Mux EE Module Docs

for ExpressionEngine

Players Overview

While other providers like Vimeo or YouTube provide an iFrame embed that includes the player and data tracking, Mux provides only a standard HLS (http live streaming) link, a common video streaming format. The advantage with only the streaming link is a lot of flexibility to pick and design a video player, and no vendor lock-in for playback experiences.

A little about HLS. This format chunks the video into small segments. Standardized by Apple, the only browser able to natively play it back is Safari [surprise, surprise]. Therefore we need javascript to make HLS work in other browsers. Luckily most players support HLS through a project called hls.js.

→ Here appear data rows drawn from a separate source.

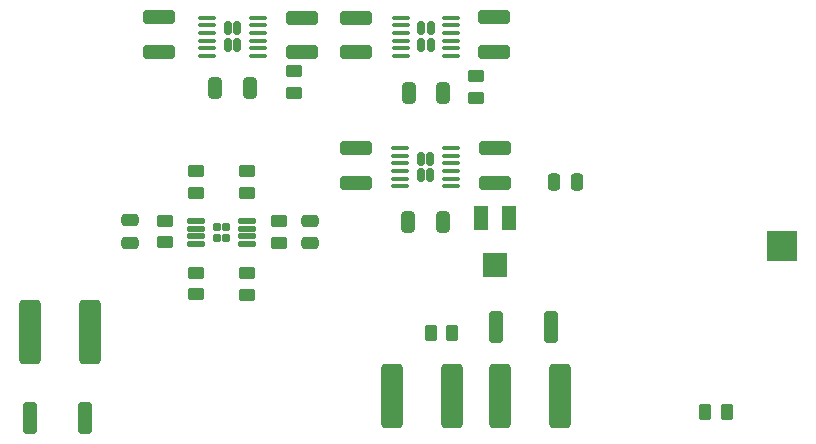
<source format=gbr>
%TF.GenerationSoftware,KiCad,Pcbnew,7.0.1*%
%TF.CreationDate,2023-12-13T14:51:25+00:00*%
%TF.ProjectId,UoB Amptek,556f4220-416d-4707-9465-6b2e6b696361,1*%
%TF.SameCoordinates,Original*%
%TF.FileFunction,Paste,Top*%
%TF.FilePolarity,Positive*%
%FSLAX46Y46*%
G04 Gerber Fmt 4.6, Leading zero omitted, Abs format (unit mm)*
G04 Created by KiCad (PCBNEW 7.0.1) date 2023-12-13 14:51:25*
%MOMM*%
%LPD*%
G01*
G04 APERTURE LIST*
G04 Aperture macros list*
%AMRoundRect*
0 Rectangle with rounded corners*
0 $1 Rounding radius*
0 $2 $3 $4 $5 $6 $7 $8 $9 X,Y pos of 4 corners*
0 Add a 4 corners polygon primitive as box body*
4,1,4,$2,$3,$4,$5,$6,$7,$8,$9,$2,$3,0*
0 Add four circle primitives for the rounded corners*
1,1,$1+$1,$2,$3*
1,1,$1+$1,$4,$5*
1,1,$1+$1,$6,$7*
1,1,$1+$1,$8,$9*
0 Add four rect primitives between the rounded corners*
20,1,$1+$1,$2,$3,$4,$5,0*
20,1,$1+$1,$4,$5,$6,$7,0*
20,1,$1+$1,$6,$7,$8,$9,0*
20,1,$1+$1,$8,$9,$2,$3,0*%
G04 Aperture macros list end*
%ADD10RoundRect,0.250000X-1.100000X0.325000X-1.100000X-0.325000X1.100000X-0.325000X1.100000X0.325000X0*%
%ADD11RoundRect,0.250000X0.450000X-0.262500X0.450000X0.262500X-0.450000X0.262500X-0.450000X-0.262500X0*%
%ADD12R,1.300000X2.000000*%
%ADD13R,2.000000X2.000000*%
%ADD14RoundRect,0.167500X-0.167500X-0.407500X0.167500X-0.407500X0.167500X0.407500X-0.167500X0.407500X0*%
%ADD15RoundRect,0.100000X-0.625000X-0.100000X0.625000X-0.100000X0.625000X0.100000X-0.625000X0.100000X0*%
%ADD16RoundRect,0.250000X0.262500X0.450000X-0.262500X0.450000X-0.262500X-0.450000X0.262500X-0.450000X0*%
%ADD17RoundRect,0.250000X0.650000X2.450000X-0.650000X2.450000X-0.650000X-2.450000X0.650000X-2.450000X0*%
%ADD18RoundRect,0.250000X1.100000X-0.325000X1.100000X0.325000X-1.100000X0.325000X-1.100000X-0.325000X0*%
%ADD19RoundRect,0.250000X-0.325000X-0.650000X0.325000X-0.650000X0.325000X0.650000X-0.325000X0.650000X0*%
%ADD20RoundRect,0.250000X-0.250000X-0.475000X0.250000X-0.475000X0.250000X0.475000X-0.250000X0.475000X0*%
%ADD21RoundRect,0.157500X-0.157500X-0.222500X0.157500X-0.222500X0.157500X0.222500X-0.157500X0.222500X0*%
%ADD22RoundRect,0.125000X-0.600000X-0.125000X0.600000X-0.125000X0.600000X0.125000X-0.600000X0.125000X0*%
%ADD23RoundRect,0.250000X0.325000X0.650000X-0.325000X0.650000X-0.325000X-0.650000X0.325000X-0.650000X0*%
%ADD24RoundRect,0.250000X-0.262500X-0.450000X0.262500X-0.450000X0.262500X0.450000X-0.262500X0.450000X0*%
%ADD25RoundRect,0.250000X-0.450000X0.262500X-0.450000X-0.262500X0.450000X-0.262500X0.450000X0.262500X0*%
%ADD26RoundRect,0.250000X0.362500X1.075000X-0.362500X1.075000X-0.362500X-1.075000X0.362500X-1.075000X0*%
%ADD27RoundRect,0.250000X-0.362500X-1.075000X0.362500X-1.075000X0.362500X1.075000X-0.362500X1.075000X0*%
%ADD28RoundRect,0.250000X-0.475000X0.250000X-0.475000X-0.250000X0.475000X-0.250000X0.475000X0.250000X0*%
%ADD29RoundRect,0.250000X-0.650000X-2.450000X0.650000X-2.450000X0.650000X2.450000X-0.650000X2.450000X0*%
%ADD30R,2.540000X2.540000*%
G04 APERTURE END LIST*
D10*
%TO.C,C23*%
X135966200Y-69519800D03*
X135966200Y-72469800D03*
%TD*%
D11*
%TO.C,R4*%
X114959000Y-73353300D03*
X114959000Y-71528300D03*
%TD*%
D12*
%TO.C,RV1*%
X137110000Y-75462000D03*
D13*
X135960000Y-79462000D03*
D12*
X134810000Y-75462000D03*
%TD*%
D14*
%TO.C,U2*%
X129710600Y-59410600D03*
X129710600Y-60830600D03*
X130530600Y-59410600D03*
X130530600Y-60830600D03*
D15*
X127970600Y-58495600D03*
X127970600Y-59145600D03*
X127970600Y-59795600D03*
X127970600Y-60445600D03*
X127970600Y-61095600D03*
X127970600Y-61745600D03*
X132270600Y-61745600D03*
X132270600Y-61095600D03*
X132270600Y-60445600D03*
X132270600Y-59795600D03*
X132270600Y-59145600D03*
X132270600Y-58495600D03*
%TD*%
D16*
%TO.C,R10*%
X132334000Y-85191600D03*
X130509000Y-85191600D03*
%TD*%
D11*
%TO.C,R7*%
X110641000Y-81938500D03*
X110641000Y-80113500D03*
%TD*%
D17*
%TO.C,C20*%
X132334000Y-90500000D03*
X127234000Y-90500000D03*
%TD*%
D18*
%TO.C,C6*%
X124196000Y-61446000D03*
X124196000Y-58496000D03*
%TD*%
D11*
%TO.C,R3*%
X117686400Y-77544300D03*
X117686400Y-75719300D03*
%TD*%
D18*
%TO.C,C5*%
X135890000Y-61420800D03*
X135890000Y-58470800D03*
%TD*%
D11*
%TO.C,R5*%
X114959000Y-81962600D03*
X114959000Y-80137600D03*
%TD*%
D19*
%TO.C,C4*%
X128651000Y-64871600D03*
X131601000Y-64871600D03*
%TD*%
D11*
%TO.C,R6*%
X110666400Y-73327900D03*
X110666400Y-71502900D03*
%TD*%
D20*
%TO.C,C15*%
X140995400Y-72440800D03*
X142895400Y-72440800D03*
%TD*%
D21*
%TO.C,U4*%
X112411400Y-76212600D03*
X112411400Y-77152600D03*
X113191400Y-76212600D03*
X113191400Y-77152600D03*
D22*
X110651400Y-75707600D03*
X110651400Y-76357600D03*
X110651400Y-77007600D03*
X110651400Y-77657600D03*
X114951400Y-77657600D03*
X114951400Y-77007600D03*
X114951400Y-76357600D03*
X114951400Y-75707600D03*
%TD*%
D14*
%TO.C,U5*%
X129679800Y-70445200D03*
X129679800Y-71865200D03*
X130499800Y-70445200D03*
X130499800Y-71865200D03*
D15*
X127939800Y-69530200D03*
X127939800Y-70180200D03*
X127939800Y-70830200D03*
X127939800Y-71480200D03*
X127939800Y-72130200D03*
X127939800Y-72780200D03*
X132239800Y-72780200D03*
X132239800Y-72130200D03*
X132239800Y-71480200D03*
X132239800Y-70830200D03*
X132239800Y-70180200D03*
X132239800Y-69530200D03*
%TD*%
D23*
%TO.C,C2*%
X115214400Y-64490600D03*
X112264400Y-64490600D03*
%TD*%
D10*
%TO.C,C3*%
X119634000Y-58496200D03*
X119634000Y-61446200D03*
%TD*%
D24*
%TO.C,R11*%
X153773500Y-91900000D03*
X155598500Y-91900000D03*
%TD*%
D17*
%TO.C,C12*%
X101701600Y-85090000D03*
X96601600Y-85090000D03*
%TD*%
D25*
%TO.C,R2*%
X134391400Y-63474600D03*
X134391400Y-65299600D03*
%TD*%
D23*
%TO.C,C22*%
X131575600Y-75844400D03*
X128625600Y-75844400D03*
%TD*%
D14*
%TO.C,U1*%
X113327600Y-59410600D03*
X113327600Y-60830600D03*
X114147600Y-59410600D03*
X114147600Y-60830600D03*
D15*
X111587600Y-58495600D03*
X111587600Y-59145600D03*
X111587600Y-59795600D03*
X111587600Y-60445600D03*
X111587600Y-61095600D03*
X111587600Y-61745600D03*
X115887600Y-61745600D03*
X115887600Y-61095600D03*
X115887600Y-60445600D03*
X115887600Y-59795600D03*
X115887600Y-59145600D03*
X115887600Y-58495600D03*
%TD*%
D26*
%TO.C,R12*%
X140716000Y-84700000D03*
X136091000Y-84700000D03*
%TD*%
D11*
%TO.C,R1*%
X118973600Y-64871600D03*
X118973600Y-63046600D03*
%TD*%
D27*
%TO.C,R8*%
X96595100Y-92379800D03*
X101220100Y-92379800D03*
%TD*%
D28*
%TO.C,C11*%
X120286400Y-75717400D03*
X120286400Y-77617400D03*
%TD*%
D10*
%TO.C,C21*%
X124155200Y-69545200D03*
X124155200Y-72495200D03*
%TD*%
%TO.C,C1*%
X107543600Y-58470800D03*
X107543600Y-61420800D03*
%TD*%
D28*
%TO.C,C14*%
X105054400Y-75666600D03*
X105054400Y-77566600D03*
%TD*%
D11*
%TO.C,R9*%
X107986400Y-77518900D03*
X107986400Y-75693900D03*
%TD*%
D29*
%TO.C,C24*%
X136388000Y-90500000D03*
X141488000Y-90500000D03*
%TD*%
D30*
%TO.C,PS1*%
X160274000Y-77800000D03*
%TD*%
M02*

</source>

Having access to the streaming URL, you have the ability to customize what player is used, how it looks, and how it behaves. The advantage is much more flexibility and customization, but does require some additional work in setting up the player. There are several established players like JWPlayer and Video.js, plus new ones like Mux Player and Vidstack. Check out the examples in the sidebar. If you don’t know where to start, try Vidstack or Mux Player first since they will work quickly.

Most players will utilize the playback and poster tags:

{playback_url} or {dvr_url}

In addition there are what Mux calls static renditions. These are standard mp4 files, usually with 3 quality levels available to select from, that can be used for playback. Renditions have to be enabled (they are by default), and take a little longer to encode after uploading. Renditions are available in a tag loop, with more information is in the tag parameters section.

{renditions limit="1"}
    <video src="{url}" controls>

The HLS streaming links are preferred because they will provide a better playback experience, so use renditions only where it makes sense such as short videos (under 20 seconds), low quality, or the need to cache a video offline for playback.